Lutte contre la fraude : un consensus citoyen, des solutions complexes…
Cette piste est la piste la plus souvent avancée par les Français interrogés. Beaucoup insistent sur la nécessité de récupérer les sommes perdues à
travers les fausses déclarations de revenus ou d’heures travaillées non déclarées, notamment dans le secteur du bâtiment ou des services à la personne. Selon l’économiste Agnès VERDIER-MOLINIE, « la fraude représenterait plusieurs milliards d’euros, principalement issus de travail non déclaré. Elle souligne cependant qu’une lutte efficace nécessite de renforcer les contrôles, ce qui implique d’investir dans l’embauche d’inspecteurs et de contrôleurs ».
Principale difficulté celle de sa mise en place. Car si la lutte contre la fraude peut dégager des ressources, elle dépend de la capacité de l’État à mettre en place des contrôles efficaces, ce qui engendre des coûts supplémentaires à court terme ou à défaut le transfert de fonctionnaires dans le cas ou certains postes auraient supprimé dans des administrations.

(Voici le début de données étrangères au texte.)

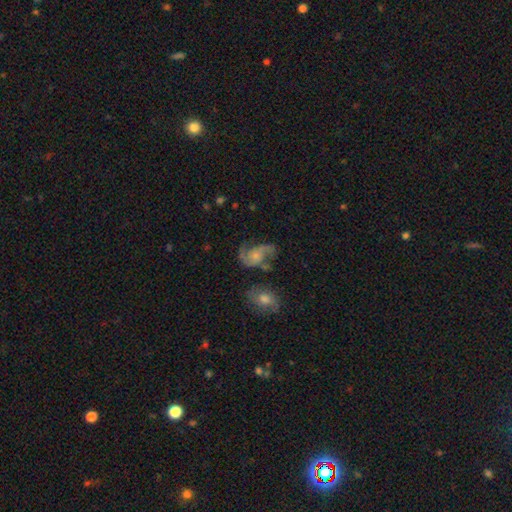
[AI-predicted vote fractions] Overall: featured or disk (74%). Edge-on disk: no (97%). Bar: no (69%). Spiral arms: yes (91%). Spiral arm count: 2 (83%). Spiral winding: medium (44%; loose 43%). Bulge size: small (45%; moderate 35%). Merging: none (46%; minor disturbance 23%).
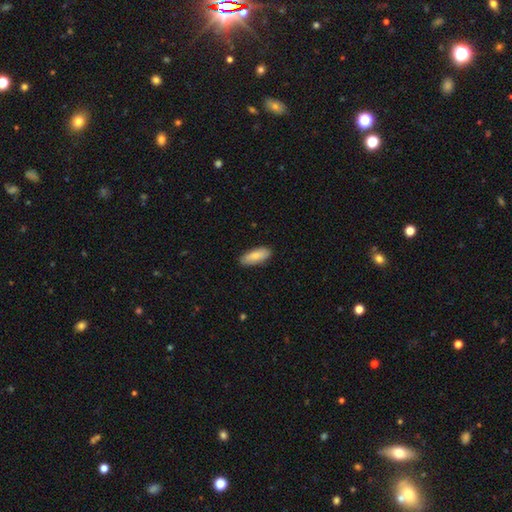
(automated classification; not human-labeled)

Si sur point il existe en conclusion un très large consensus pour renforcer les contrôles, car la fraude est perçue comme une injustice. « Quand on travaille et qu’on paie ses impôts, voir des abus non sanctionnés, ça révolte » indique Martine 49 ans. D’autres comme Marcs syndicaliste a Airbus Réserve rappellent « que la fraude sociale est bien moindre que la fraude fiscale (estimée à plusieurs dizaines de milliards). « On tape sur les pauvres, mais la vraie manne est dans l’évasion fiscale ».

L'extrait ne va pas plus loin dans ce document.